Bevagna, operaio spacciatore arrestato dai carabinieri

 

Il 40enne aveva cercato di depistare i Militari cambiando molte volte domicilio

 

Ha cambiato sempre domicilio proprio per depistare le forze dell'ordine dalla sua attività di spacciatore che affiancava quella da operaio, ma dopo appostamenti e pedinamenti i carabinieri hanno individuato il suo domicilio: con l'aiuto di un cane anti-droga, hanno rinvenuto diversi grammi di sostanze stupefacenti e per il 40enne è scattato l'arresto.


Sempre massima è l'attenzione della Compagnia Carabinieri di Foligno verso la prevenzione e la repressione inerente allo spaccio di sostanze stupefacenti.

Importante operazione antidroga messa a segno dai militari del Nucleo operativo e Radiomobile supportati da quelli della Stazione di Bevagna che hanno, infatti, tratto in arresto un quarantenne italiano, operaio, con numerosi precedenti di polizia per reati in materia di stupefacenti e contro il patrimonio, il quale rendeva difficoltoso il monitoraggio dei suoi spostamenti cambiando numerose volte domicilio nel territorio umbro.

I Carabinieri dell'aliquota operativa della Compagnia di Foligno hanno però posto in essere un'attività serrata, dando vita a pedinamenti e a lunghi appostamenti riuscendo così a delineare legami affettivi e frequentazioni del malfattore.

La profonda conoscenza del territorio dei militari della Stazione di Bevagna ha fatto il resto, consentendo di individuare il "nuovo" domicilio dello spacciatore.

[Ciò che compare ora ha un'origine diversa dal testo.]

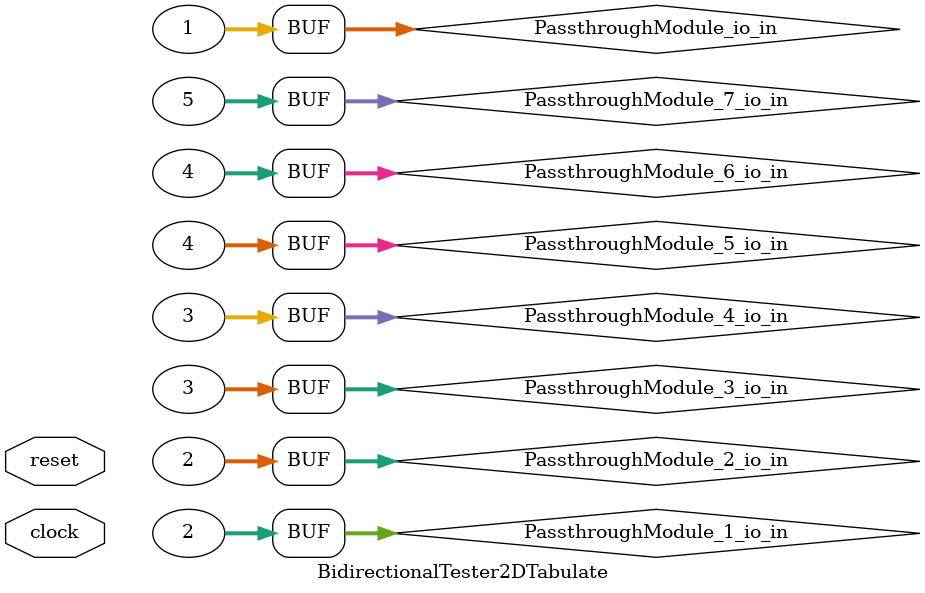
<source format=v>
module PassthroughModule(
  input  [31:0] io_in,
  output [31:0] io_out
);
  assign io_out = io_in; // @[Util.scala 19:10]
endmodule
module BidirectionalTester2DTabulate(
  input   clock,
  input   reset
);
  wire [31:0] PassthroughModule_io_in; // @[Vec.scala 209:30]
  wire [31:0] PassthroughModule_io_out; // @[Vec.scala 209:30]
  wire [31:0] PassthroughModule_1_io_in; // @[Vec.scala 209:30]
  wire [31:0] PassthroughModule_1_io_out; // @[Vec.scala 209:30]
  wire [31:0] PassthroughModule_2_io_in; // @[Vec.scala 209:30]
  wire [31:0] PassthroughModule_2_io_out; // @[Vec.scala 209:30]
  wire [31:0] PassthroughModule_3_io_in; // @[Vec.scala 209:30]
  wire [31:0] PassthroughModule_3_io_out; // @[Vec.scala 209:30]
  wire [31:0] PassthroughModule_4_io_in; // @[Vec.scala 209:30]
  wire [31:0] PassthroughModule_4_io_out; // @[Vec.scala 209:30]
  wire [31:0] PassthroughModule_5_io_in; // @[Vec.scala 209:30]
  wire [31:0] PassthroughModule_5_io_out; // @[Vec.scala 209:30]
  wire [31:0] PassthroughModule_6_io_in; // @[Vec.scala 209:30]
  wire [31:0] PassthroughModule_6_io_out; // @[Vec.scala 209:30]
  wire [31:0] PassthroughModule_7_io_in; // @[Vec.scala 209:30]
  wire [31:0] PassthroughModule_7_io_out; // @[Vec.scala 209:30]
  wire  _T_2 = ~reset; // @[Vec.scala 211:13]
  PassthroughModule PassthroughModule ( // @[Vec.scala 209:30]
    .io_in(PassthroughModule_io_in),
    .io_out(PassthroughModule_io_out)
  );
  PassthroughModule PassthroughModule_1 ( // @[Vec.scala 209:30]
    .io_in(PassthroughModule_1_io_in),
    .io_out(PassthroughModule_1_io_out)
  );
  PassthroughModule PassthroughModule_2 ( // @[Vec.scala 209:30]
    .io_in(PassthroughModule_2_io_in),
    .io_out(PassthroughModule_2_io_out)
  );
  PassthroughModule PassthroughModule_3 ( // @[Vec.scala 209:30]
    .io_in(PassthroughModule_3_io_in),
    .io_out(PassthroughModule_3_io_out)
  );
  PassthroughModule PassthroughModule_4 ( // @[Vec.scala 209:30]
    .io_in(PassthroughModule_4_io_in),
    .io_out(PassthroughModule_4_io_out)
  );
  PassthroughModule PassthroughModule_5 ( // @[Vec.scala 209:30]
    .io_in(PassthroughModule_5_io_in),
    .io_out(PassthroughModule_5_io_out)
  );
  PassthroughModule PassthroughModule_6 ( // @[Vec.scala 209:30]
    .io_in(PassthroughModule_6_io_in),
    .io_out(PassthroughModule_6_io_out)
  );
  PassthroughModule PassthroughModule_7 ( // @[Vec.scala 209:30]
    .io_in(PassthroughModule_7_io_in),
    .io_out(PassthroughModule_7_io_out)
  );
  assign PassthroughModule_io_in = 32'h1; // @[Vec.scala 202:{40,40}]
  assign PassthroughModule_1_io_in = 32'h2; // @[Vec.scala 202:{40,40}]
  assign PassthroughModule_2_io_in = 32'h2; // @[Vec.scala 202:{40,40}]
  assign PassthroughModule_3_io_in = 32'h3; // @[Vec.scala 202:{40,40}]
  assign PassthroughModule_4_io_in = 32'h3; // @[Vec.scala 202:{40,40}]
  assign PassthroughModule_5_io_in = 32'h4; // @[Vec.scala 202:{40,40}]
  assign PassthroughModule_6_io_in = 32'h4; // @[Vec.scala 202:{40,40}]
  assign PassthroughModule_7_io_in = 32'h5; // @[Vec.scala 202:{40,40}]
  always @(posedge clock) begin
    `ifndef SYNTHESIS
    `ifdef STOP_COND
      if (`STOP_COND) begin
    `endif
        if (~reset & ~(PassthroughModule_io_out == 32'h1)) begin
          $fatal; // @[Vec.scala 211:13]
        end
    `ifdef STOP_COND
      end
    `endif
    `endif // SYNTHESIS
    `ifndef SYNTHESIS
    `ifdef PRINTF_COND
      if (`PRINTF_COND) begin
    `endif
        if (~reset & ~(PassthroughModule_io_out == 32'h1)) begin
          $fwrite(32'h80000002,"Assertion failed\n    at Vec.scala:211 assert(receiveMod.out === value.U)\n"); // @[Vec.scala 211:13]
        end
    `ifdef PRINTF_COND
      end
    `endif
    `endif // SYNTHESIS
    `ifndef SYNTHESIS
    `ifdef STOP_COND
      if (`STOP_COND) begin
    `endif
        if (~reset & ~(PassthroughModule_1_io_out == 32'h2)) begin
          $fatal; // @[Vec.scala 211:13]
        end
    `ifdef STOP_COND
      end
    `endif
    `endif // SYNTHESIS
    `ifndef SYNTHESIS
    `ifdef PRINTF_COND
      if (`PRINTF_COND) begin
    `endif
        if (~reset & ~(PassthroughModule_1_io_out == 32'h2)) begin
          $fwrite(32'h80000002,"Assertion failed\n    at Vec.scala:211 assert(receiveMod.out === value.U)\n"); // @[Vec.scala 211:13]
        end
    `ifdef PRINTF_COND
      end
    `endif
    `endif // SYNTHESIS
    `ifndef SYNTHESIS
    `ifdef STOP_COND
      if (`STOP_COND) begin
    `endif
        if (~reset & ~(PassthroughModule_2_io_out == 32'h2)) begin
          $fatal; // @[Vec.scala 211:13]
        end
    `ifdef STOP_COND
      end
    `endif
    `endif // SYNTHESIS
    `ifndef SYNTHESIS
    `ifdef PRINTF_COND
      if (`PRINTF_COND) begin
    `endif
        if (~reset & ~(PassthroughModule_2_io_out == 32'h2)) begin
          $fwrite(32'h80000002,"Assertion failed\n    at Vec.scala:211 assert(receiveMod.out === value.U)\n"); // @[Vec.scala 211:13]
        end
    `ifdef PRINTF_COND
      end
    `endif
    `endif // SYNTHESIS
    `ifndef SYNTHESIS
    `ifdef STOP_COND
      if (`STOP_COND) begin
    `endif
        if (~reset & ~(PassthroughModule_3_io_out == 32'h3)) begin
          $fatal; // @[Vec.scala 211:13]
        end
    `ifdef STOP_COND
      end
    `endif
    `endif // SYNTHESIS
    `ifndef SYNTHESIS
    `ifdef PRINTF_COND
      if (`PRINTF_COND) begin
    `endif
        if (~reset & ~(PassthroughModule_3_io_out == 32'h3)) begin
          $fwrite(32'h80000002,"Assertion failed\n    at Vec.scala:211 assert(receiveMod.out === value.U)\n"); // @[Vec.scala 211:13]
        end
    `ifdef PRINTF_COND
      end
    `endif
    `endif // SYNTHESIS
    `ifndef SYNTHESIS
    `ifdef STOP_COND
      if (`STOP_COND) begin
    `endif
        if (~reset & ~(PassthroughModule_4_io_out == 32'h3)) begin
          $fatal; // @[Vec.scala 211:13]
        end
    `ifdef STOP_COND
      end
    `endif
    `endif // SYNTHESIS
    `ifndef SYNTHESIS
    `ifdef PRINTF_COND
      if (`PRINTF_COND) begin
    `endif
        if (~reset & ~(PassthroughModule_4_io_out == 32'h3)) begin
          $fwrite(32'h80000002,"Assertion failed\n    at Vec.scala:211 assert(receiveMod.out === value.U)\n"); // @[Vec.scala 211:13]
        end
    `ifdef PRINTF_COND
      end
    `endif
    `endif // SYNTHESIS
    `ifndef SYNTHESIS
    `ifdef STOP_COND
      if (`STOP_COND) begin
    `endif
        if (~reset & ~(PassthroughModule_5_io_out == 32'h4)) begin
          $fatal; // @[Vec.scala 211:13]
        end
    `ifdef STOP_COND
      end
    `endif
    `endif // SYNTHESIS
    `ifndef SYNTHESIS
    `ifdef PRINTF_COND
      if (`PRINTF_COND) begin
    `endif
        if (~reset & ~(PassthroughModule_5_io_out == 32'h4)) begin
          $fwrite(32'h80000002,"Assertion failed\n    at Vec.scala:211 assert(receiveMod.out === value.U)\n"); // @[Vec.scala 211:13]
        end
    `ifdef PRINTF_COND
      end
    `endif
    `endif // SYNTHESIS
    `ifndef SYNTHESIS
    `ifdef STOP_COND
      if (`STOP_COND) begin
    `endif
        if (~reset & ~(PassthroughModule_6_io_out == 32'h4)) begin
          $fatal; // @[Vec.scala 211:13]
        end
    `ifdef STOP_COND
      end
    `endif
    `endif // SYNTHESIS
    `ifndef SYNTHESIS
    `ifdef PRINTF_COND
      if (`PRINTF_COND) begin
    `endif
        if (~reset & ~(PassthroughModule_6_io_out == 32'h4)) begin
          $fwrite(32'h80000002,"Assertion failed\n    at Vec.scala:211 assert(receiveMod.out === value.U)\n"); // @[Vec.scala 211:13]
        end
    `ifdef PRINTF_COND
      end
    `endif
    `endif // SYNTHESIS
    `ifndef SYNTHESIS
    `ifdef STOP_COND
      if (`STOP_COND) begin
    `endif
        if (~reset & ~(PassthroughModule_7_io_out == 32'h5)) begin
          $fatal; // @[Vec.scala 211:13]
        end
    `ifdef STOP_COND
      end
    `endif
    `endif // SYNTHESIS
    `ifndef SYNTHESIS
    `ifdef PRINTF_COND
      if (`PRINTF_COND) begin
    `endif
        if (~reset & ~(PassthroughModule_7_io_out == 32'h5)) begin
          $fwrite(32'h80000002,"Assertion failed\n    at Vec.scala:211 assert(receiveMod.out === value.U)\n"); // @[Vec.scala 211:13]
        end
    `ifdef PRINTF_COND
      end
    `endif
    `endif // SYNTHESIS
    `ifndef SYNTHESIS
    `ifdef STOP_COND
      if (`STOP_COND) begin
    `endif
        if (_T_2) begin
          $finish; // @[Vec.scala 213:9]
        end
    `ifdef STOP_COND
      end
    `endif
    `endif // SYNTHESIS
  end
endmodule

</source>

A quel punto è scattato il blitz. In Bevagna, zona periferica, grazie all'opera di coordinamento ed alla sinergia tra il Norm e la locale Stazione, col supporto del segugio "Agor", unità cinofila antidroga del Gruppo della Guardia di Finanza di Perugia, i Carabinieri sono intervenuti cogliendo il quarantenne in flagranza di reato.

La perquisizione domiciliare ha permesso di rinvenire infatti circa sedici grammi di cocaina e dieci grammi di hashish già suddivisa in dosi con il relativo materiale per il confezionamento delle sostanze. La droga avrebbe fruttato sulla piazza folignate circa millesettecento euro.

Dopo la perquisizione l'uomo è stato accompagnato in caserma dove, al termine delle formalità di rito, è stato tratto in arresto e posto in regime di arresti domiciliari. All'esito del giudizio, l'arresto è stato convalidato e per l'operaio è stato disposto l'obbligo di presentazione in caserma una volta al giorno.